2005-12-02 / Editorial/Opinion

Grass Or Concrete? Parking Rules Often Decide

Queens City Councilman Tony Avella is incensed because many people in his constituency are paving over their lawns to provide more parking spaces at their homes. We know what he means. Take a walk around the area where American Airlines Flight 587 crashed four years ago and you will find that one of the new homes built to replace a home demolished by the crash has no grass at all. There are a number of homeowners in the west end of Rockaway, where parking is often at a premium during the summer months, that are doing the same. “The pave-overs have become an eyesore and an affront to the whole notion of open space in our neighborhoods,” Avella said recently. “We need to preserve our open space, not destroy it.” One of Avella’s constituents had an answer that could be pure Belle Harbor. “Anyone who says that they’d rather have grass than concrete never tried parking a car around here,” the constituent retorted. “If you want grass, move to Long Island, where you’re allowed to park in front of your house.” Therein lies the problem. The restrictive and often unnecessary parking regulations in Rockaway Park, Belle Harbor and Neponsit force homeowners to find alternative parking solutions and one of those solutions seems to be changing lawns to parking areas.
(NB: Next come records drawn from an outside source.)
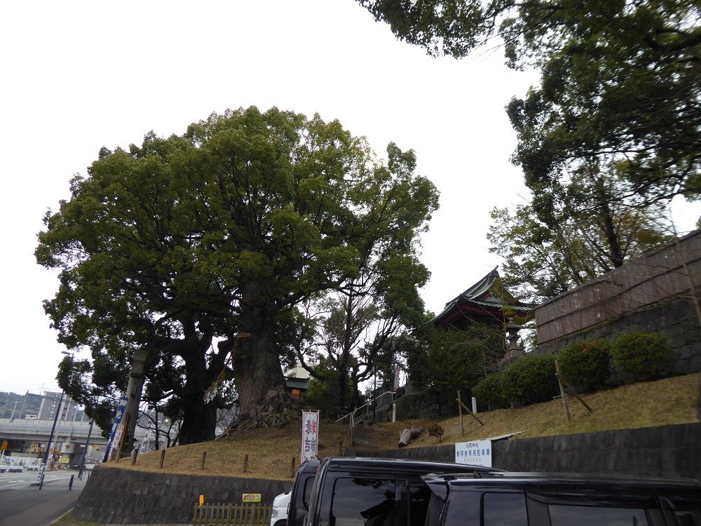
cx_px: 350
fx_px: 506
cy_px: 263
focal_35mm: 25
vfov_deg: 54.9
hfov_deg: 69.4
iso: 100
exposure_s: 1/80
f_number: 3.3
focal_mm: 4.3
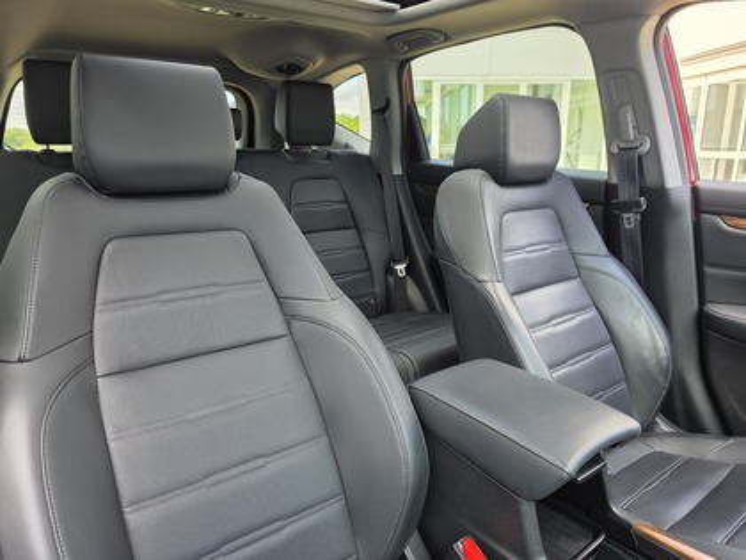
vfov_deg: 58.9
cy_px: 280
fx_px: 496
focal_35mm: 23
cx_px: 373
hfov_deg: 73.9
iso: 40
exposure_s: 1/180
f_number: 1.4
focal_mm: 6.5
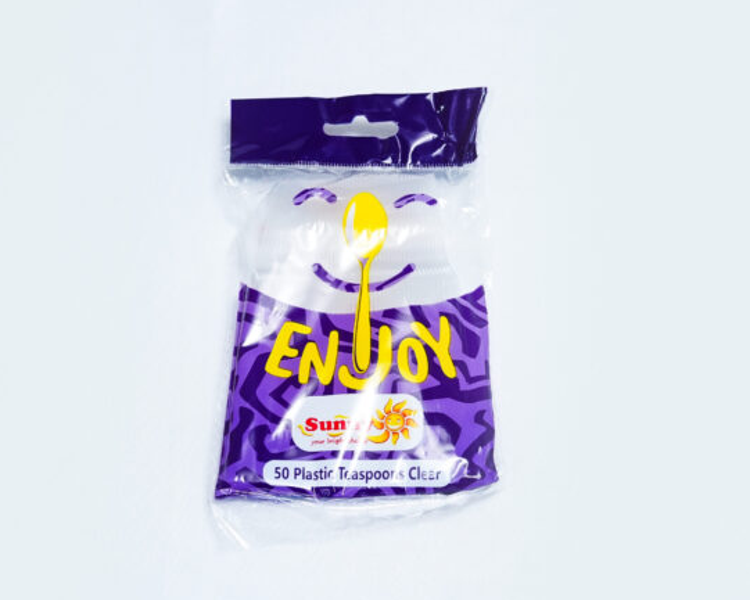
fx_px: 1887
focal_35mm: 85
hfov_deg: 22.5
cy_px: 299
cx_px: 366
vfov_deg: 18.1
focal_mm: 70
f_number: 9
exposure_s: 1/200
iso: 3200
There are no city laws against paving over a lawn to provide parking, although there are restrictions on the number of cars that may be parked on a residential property. That restriction depends on the area of the plot and local zoning regulations. What paving over lawns does to community ambiance and the value of homes is not for us to say. What is for us to say, however is that many of those parking regulations are unnecessary. For example, why is it any more dangerous to allow parking on non-beach blocks from May to September than it is in the winter? Those rules were obviously made to keep DFD’s away from area beaches. It also keeps residents without access to a driveway from parking nearby their homes for several months of the year. Which serves the greater good: keeping people from our beaches or keeping residents from parking? You decide that for yourself. While that decision is being made, however, more lawns will be paved over to make parking spaces. Perhaps you see that as a plus, but we view it as a negative and we wish that parking regulations would be changed so that locals can find a place to park.